Can my partner's money be taken if I file bankruptcy alone?

Full question:

IF YOU ARE MARRIED AND FILE SINGLE BANKRUPTCY, CAN YOUR PARTNER'S MONEY BE TAKEN FOR BILLS THAT THEY ARE NOT NAMED ON? HOW MUCH MONEY CAN THEY HAVE? WOULD FILING CHAPTER 13 KEEP THEM FROM HAVING ANYTHING TAKEN FROM THEM?

  • Category: Bankruptcy
  • Date:
  • State: South Dakota

Answer:

Generally, a spouse is not responsible for the other spouse's individual debts, provided they are not a co-signer or authorized user on those accounts. However, if you live in a community property state, the non-debtor spouse's assets could still be at risk. In cases like bankruptcy, divorce, or litigation, creditors may pursue jointly held assets, such as bank accounts in both names. If your spouse agrees to pay a joint debt but fails to do so, creditors may hold you liable for that debt. State laws vary regarding debt responsibility based on when the debt was incurred, who incurred it, and the debt's purpose.

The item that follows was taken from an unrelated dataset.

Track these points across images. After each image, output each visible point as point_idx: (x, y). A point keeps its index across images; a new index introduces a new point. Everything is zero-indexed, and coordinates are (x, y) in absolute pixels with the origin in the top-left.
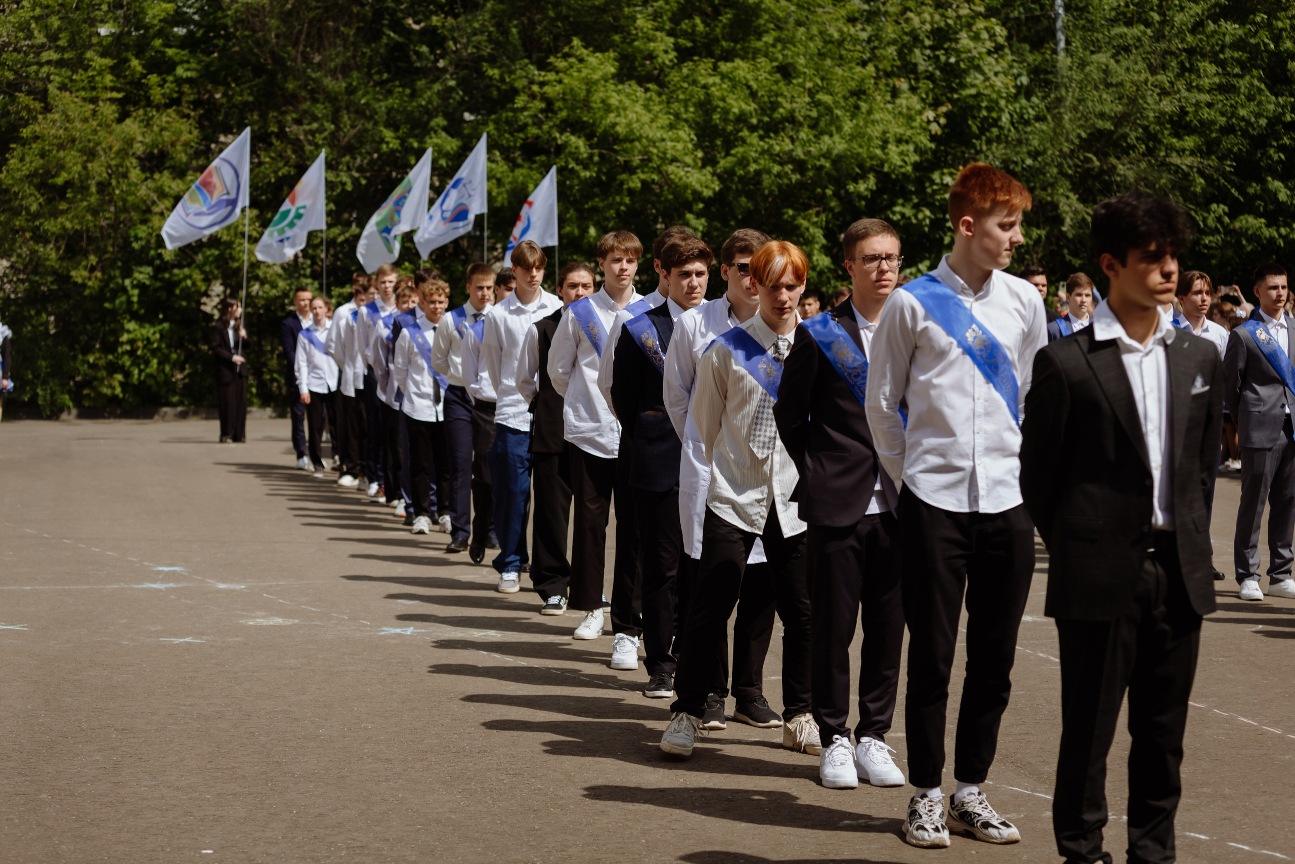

This content is for informational purposes only and is not legal advice. Legal statutes mentioned reflect the law at the time the content was written and may no longer be current. Always verify the latest version of the law before relying on it.

FAQs

In Chapter 13 bankruptcy, you can typically keep your savings, but it depends on your repayment plan and state exemptions. Most states allow you to exempt a certain amount of savings, which means those funds are protected from creditors. The specific amount varies by state, so it’s essential to check your state’s exemption laws to understand what you can retain.